Montgomery Ward opened in 1992. When it closed in 2001, its building was expanded for use by Target.

Hecht's opened as an anchor in 1999. It became Macy's, along with all other Hecht's stores, in 2006.

On July 27, 2009, Dillard's announced that it would close its two Chesapeake Square locations, along with four other undisclosed locations, laying off or transferring 45 employees. In September 2009, the Men's building (originally Leggett until 1996, later Belk until 1998) closed. On September 23, the Women's building, (originally Hess's until 1993, later Proffitt's until 1997), closed as well.

Burlington Coat Factory replaced Dillard's Men's on September 24, 2010.

On November 12, 2010, a Cinemark movie theater moved to the former Dillard's Women/Hess's anchor space. The theater has stadium seating with twelve screens, including an Extreme Digital (XD) auditorium and opened at December 16, 2011. In December 2017, the old Cinemark building was demolished.

Sears announced the closure of its Chesapeake Square store in late 2014.

The mall was previously owned by Simon Property Group, until it spun off numerous properties to Washington Prime Group in 2014. Jones Lang LaSalle owned and managed the property until Virginia Beach-based Kotarides acquired the mall for $12.9 million in February 2018.

In September 2015, Macy's was announced to close by early 2016. This left JCPenney as the last original anchor.

In October 2021, it was announced that JCPenney would be leaving the mall by 2022 leaving no original anchors left at the mall.

On December 9, 2022, Pete Kortarides, President of Virginia Beach-based Kortarides Development, said demolition of the former Macy's, JCPenney and Sears buildings could begin the next year and be replaced by unnamed retailers.

In 2023, Burlington Coat Factory closed leaving only Target retail store.

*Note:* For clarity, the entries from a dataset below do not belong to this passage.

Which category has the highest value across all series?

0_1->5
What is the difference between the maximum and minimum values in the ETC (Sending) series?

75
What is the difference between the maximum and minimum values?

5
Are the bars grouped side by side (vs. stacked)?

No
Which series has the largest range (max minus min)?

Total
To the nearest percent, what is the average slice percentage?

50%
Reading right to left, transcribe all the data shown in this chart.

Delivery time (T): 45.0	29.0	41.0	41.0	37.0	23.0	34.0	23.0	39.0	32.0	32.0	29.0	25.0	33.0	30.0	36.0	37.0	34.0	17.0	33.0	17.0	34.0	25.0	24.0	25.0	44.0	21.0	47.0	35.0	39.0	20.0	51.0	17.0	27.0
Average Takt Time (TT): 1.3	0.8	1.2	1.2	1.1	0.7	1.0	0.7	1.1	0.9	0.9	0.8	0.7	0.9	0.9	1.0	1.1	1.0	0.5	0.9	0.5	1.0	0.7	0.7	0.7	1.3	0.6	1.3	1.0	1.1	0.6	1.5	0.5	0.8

On April 7, 2025, crews from Norfolk-based RC Demolition began the task of taking down former department store space at the 717,000-square-foot regional mall as part of a major redevelopment effort. Plans call for a grocery store and sporting goods store to anchor new retail development on the sites of the former Burlington Coat Factory, JC.Penney, and Macy's according to a flyer from Cushman & Wakefield | Thalhimer. Expected to complete by Fall of 2026.